Ron Jr. was studying for a masters degree when ISIS declared a caliphate and seized 40 percent of Iraq, along with a big piece of Syria. Ron had to email a professor to explain that he would be late turning in his thesis because he had been deployed. The professor asked where he was and Ron Jr. said he was not at liberty to say.
“Well, I’m sure wherever it is, you can get your thesis in on time,” the professor said.
He managed to get it in and completed another combat tour, followed by another. He was again ready to return to civilian life and decided that might be facilitated if he also got an MBA. He was admitted to Columbia Business School, with classes to commence just as a combat deployment against Islamist extremists in Africa was ending.
“In 72 hours I went from leading men in intense combat to being the dumbest kid in the class,” he said.
He graduated in 2017 but returned for another deployment in 2019, this time back in the Middle East. He did not fail to note that last month’s withdrawal from Afghanistan was overseen by Lloyd Austin, now the secretary of defense. He is not entirely convinced that it does mark the end of the war there.
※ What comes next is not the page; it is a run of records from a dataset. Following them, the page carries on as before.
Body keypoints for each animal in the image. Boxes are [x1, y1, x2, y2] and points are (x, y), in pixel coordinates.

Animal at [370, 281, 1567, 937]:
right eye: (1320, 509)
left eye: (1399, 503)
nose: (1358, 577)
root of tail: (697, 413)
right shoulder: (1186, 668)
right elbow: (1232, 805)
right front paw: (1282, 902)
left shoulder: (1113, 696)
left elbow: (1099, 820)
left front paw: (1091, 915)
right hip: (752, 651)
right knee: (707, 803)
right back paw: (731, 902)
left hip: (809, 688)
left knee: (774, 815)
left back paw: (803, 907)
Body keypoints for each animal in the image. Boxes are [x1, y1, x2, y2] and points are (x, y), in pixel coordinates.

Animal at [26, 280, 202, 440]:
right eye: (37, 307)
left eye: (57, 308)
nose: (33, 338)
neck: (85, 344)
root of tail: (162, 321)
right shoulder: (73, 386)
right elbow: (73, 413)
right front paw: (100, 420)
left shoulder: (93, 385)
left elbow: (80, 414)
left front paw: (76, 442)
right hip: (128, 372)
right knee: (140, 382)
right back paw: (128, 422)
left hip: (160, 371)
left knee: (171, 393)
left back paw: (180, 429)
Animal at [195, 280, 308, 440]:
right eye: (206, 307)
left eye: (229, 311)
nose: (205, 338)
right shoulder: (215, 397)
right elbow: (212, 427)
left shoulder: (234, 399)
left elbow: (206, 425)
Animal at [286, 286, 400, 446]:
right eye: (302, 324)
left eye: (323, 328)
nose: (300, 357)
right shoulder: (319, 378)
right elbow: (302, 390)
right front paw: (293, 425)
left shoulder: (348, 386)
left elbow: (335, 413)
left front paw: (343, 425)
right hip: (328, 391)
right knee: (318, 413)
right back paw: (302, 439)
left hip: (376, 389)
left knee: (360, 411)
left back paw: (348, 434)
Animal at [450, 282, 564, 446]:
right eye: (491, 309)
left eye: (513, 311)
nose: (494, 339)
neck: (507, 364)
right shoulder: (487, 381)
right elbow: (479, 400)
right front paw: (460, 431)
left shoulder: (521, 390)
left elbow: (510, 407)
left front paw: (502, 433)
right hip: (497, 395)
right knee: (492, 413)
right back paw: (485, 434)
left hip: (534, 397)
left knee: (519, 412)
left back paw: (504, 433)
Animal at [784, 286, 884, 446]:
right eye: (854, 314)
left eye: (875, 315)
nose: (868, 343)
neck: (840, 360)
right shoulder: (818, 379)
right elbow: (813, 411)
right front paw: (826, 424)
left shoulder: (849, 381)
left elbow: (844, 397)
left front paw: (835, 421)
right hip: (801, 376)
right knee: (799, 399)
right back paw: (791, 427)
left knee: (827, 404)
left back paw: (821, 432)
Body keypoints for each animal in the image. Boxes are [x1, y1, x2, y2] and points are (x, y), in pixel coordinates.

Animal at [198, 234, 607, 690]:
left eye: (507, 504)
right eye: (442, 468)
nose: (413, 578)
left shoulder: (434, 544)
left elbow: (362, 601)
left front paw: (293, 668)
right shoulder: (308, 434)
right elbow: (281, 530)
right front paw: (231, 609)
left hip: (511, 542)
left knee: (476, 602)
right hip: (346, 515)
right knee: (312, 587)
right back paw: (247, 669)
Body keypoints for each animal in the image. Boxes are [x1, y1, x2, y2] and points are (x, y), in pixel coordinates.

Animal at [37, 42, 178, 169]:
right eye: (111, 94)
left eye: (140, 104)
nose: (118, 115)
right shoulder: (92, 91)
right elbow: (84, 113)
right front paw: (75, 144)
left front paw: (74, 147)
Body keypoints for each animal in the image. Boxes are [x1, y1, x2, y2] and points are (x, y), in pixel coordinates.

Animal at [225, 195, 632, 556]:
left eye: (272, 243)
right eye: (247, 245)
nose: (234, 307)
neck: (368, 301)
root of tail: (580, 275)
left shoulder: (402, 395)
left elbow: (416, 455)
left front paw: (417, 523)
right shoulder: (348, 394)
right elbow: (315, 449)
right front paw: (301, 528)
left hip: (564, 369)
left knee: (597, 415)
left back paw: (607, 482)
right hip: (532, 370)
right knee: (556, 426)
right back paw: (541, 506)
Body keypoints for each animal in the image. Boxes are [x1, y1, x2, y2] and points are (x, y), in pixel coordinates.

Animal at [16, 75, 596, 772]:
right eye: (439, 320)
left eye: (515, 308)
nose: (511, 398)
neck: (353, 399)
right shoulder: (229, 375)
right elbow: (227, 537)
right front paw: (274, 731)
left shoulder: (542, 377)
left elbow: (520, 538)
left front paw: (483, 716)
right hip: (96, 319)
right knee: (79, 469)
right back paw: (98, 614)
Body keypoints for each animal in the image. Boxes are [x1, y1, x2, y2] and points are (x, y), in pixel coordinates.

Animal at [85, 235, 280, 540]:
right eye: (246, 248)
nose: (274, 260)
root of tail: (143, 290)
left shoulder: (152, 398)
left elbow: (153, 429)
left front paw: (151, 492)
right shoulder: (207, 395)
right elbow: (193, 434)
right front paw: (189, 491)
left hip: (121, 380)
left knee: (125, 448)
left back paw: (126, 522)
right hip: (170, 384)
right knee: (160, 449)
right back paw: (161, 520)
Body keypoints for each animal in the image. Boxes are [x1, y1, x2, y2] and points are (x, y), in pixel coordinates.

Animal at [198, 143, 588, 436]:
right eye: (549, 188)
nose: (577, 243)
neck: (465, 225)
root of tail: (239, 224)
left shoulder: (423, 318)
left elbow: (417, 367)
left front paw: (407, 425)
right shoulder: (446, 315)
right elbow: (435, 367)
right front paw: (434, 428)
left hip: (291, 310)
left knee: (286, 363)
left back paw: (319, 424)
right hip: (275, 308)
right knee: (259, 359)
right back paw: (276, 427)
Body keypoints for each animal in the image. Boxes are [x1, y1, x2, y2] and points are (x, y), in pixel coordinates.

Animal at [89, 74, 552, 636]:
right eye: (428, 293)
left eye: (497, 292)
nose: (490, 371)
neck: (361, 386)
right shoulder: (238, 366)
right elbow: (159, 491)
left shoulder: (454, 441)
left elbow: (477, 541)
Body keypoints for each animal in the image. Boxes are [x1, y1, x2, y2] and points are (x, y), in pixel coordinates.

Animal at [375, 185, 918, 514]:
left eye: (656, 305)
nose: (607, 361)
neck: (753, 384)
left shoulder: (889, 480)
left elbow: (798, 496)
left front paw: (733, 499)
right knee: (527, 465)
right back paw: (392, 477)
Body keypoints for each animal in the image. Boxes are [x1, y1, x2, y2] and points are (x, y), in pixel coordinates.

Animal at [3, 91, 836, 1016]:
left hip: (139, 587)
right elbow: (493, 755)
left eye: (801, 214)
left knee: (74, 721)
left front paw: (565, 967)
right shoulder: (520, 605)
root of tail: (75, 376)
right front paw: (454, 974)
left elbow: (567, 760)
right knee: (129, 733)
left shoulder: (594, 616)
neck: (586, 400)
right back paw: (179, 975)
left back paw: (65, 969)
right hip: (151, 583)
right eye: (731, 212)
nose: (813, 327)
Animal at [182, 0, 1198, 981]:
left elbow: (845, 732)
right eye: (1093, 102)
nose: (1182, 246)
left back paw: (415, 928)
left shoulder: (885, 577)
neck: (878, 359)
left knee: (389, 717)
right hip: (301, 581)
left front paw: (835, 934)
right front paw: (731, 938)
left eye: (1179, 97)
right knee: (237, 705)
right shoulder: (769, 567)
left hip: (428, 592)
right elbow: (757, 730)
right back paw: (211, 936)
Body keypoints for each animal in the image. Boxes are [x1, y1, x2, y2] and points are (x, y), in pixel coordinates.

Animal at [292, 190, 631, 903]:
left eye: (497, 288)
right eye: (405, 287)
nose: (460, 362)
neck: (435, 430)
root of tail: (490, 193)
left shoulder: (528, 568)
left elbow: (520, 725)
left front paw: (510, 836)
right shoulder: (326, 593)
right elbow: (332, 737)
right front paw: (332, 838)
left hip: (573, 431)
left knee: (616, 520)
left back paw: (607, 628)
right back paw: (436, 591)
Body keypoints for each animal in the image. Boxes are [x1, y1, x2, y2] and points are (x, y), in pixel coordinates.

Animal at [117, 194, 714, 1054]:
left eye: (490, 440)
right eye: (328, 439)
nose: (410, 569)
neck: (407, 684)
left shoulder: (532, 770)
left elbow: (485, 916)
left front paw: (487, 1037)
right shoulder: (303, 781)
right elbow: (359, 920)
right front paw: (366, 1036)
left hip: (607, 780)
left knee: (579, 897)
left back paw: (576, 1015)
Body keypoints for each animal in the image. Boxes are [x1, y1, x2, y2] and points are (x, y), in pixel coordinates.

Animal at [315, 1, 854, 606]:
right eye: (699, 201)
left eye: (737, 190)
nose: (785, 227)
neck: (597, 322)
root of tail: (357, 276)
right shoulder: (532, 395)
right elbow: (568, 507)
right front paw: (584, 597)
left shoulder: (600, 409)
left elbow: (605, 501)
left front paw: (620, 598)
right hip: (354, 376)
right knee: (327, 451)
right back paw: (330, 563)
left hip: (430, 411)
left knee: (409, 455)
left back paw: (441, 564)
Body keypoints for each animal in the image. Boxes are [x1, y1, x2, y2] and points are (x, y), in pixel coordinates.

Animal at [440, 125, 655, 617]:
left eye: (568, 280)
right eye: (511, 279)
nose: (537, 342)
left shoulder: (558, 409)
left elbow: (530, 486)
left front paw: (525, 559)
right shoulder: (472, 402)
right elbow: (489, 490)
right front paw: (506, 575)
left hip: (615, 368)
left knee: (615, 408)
“I’ve heard that before,” he remarked.
However it goes, the expressions and demeanor of the 54 Green Berets who joined Ron Jr. in saluting Ron Sr. at the memorial on Saturday told you that we still have the dedication and resilience and determination and courage and selflessness needed to get through. That will continue to give us some very good cards if we do our best with the ones we are dealt.
Ron Jr. did have a tearful moment when he encountered the family of Orio Palmer, who had been up in the Sky Lobby of the South Tower when it collapsed. Ron Jr. quickly regained his composure, but as he stood in the bright sunshine of a perfect morning uncannily like the dark one two decades ago, his face continued to show the hurt he has carried since then.
“I’d do anything to get my dad back,” he had said just before the anniversary.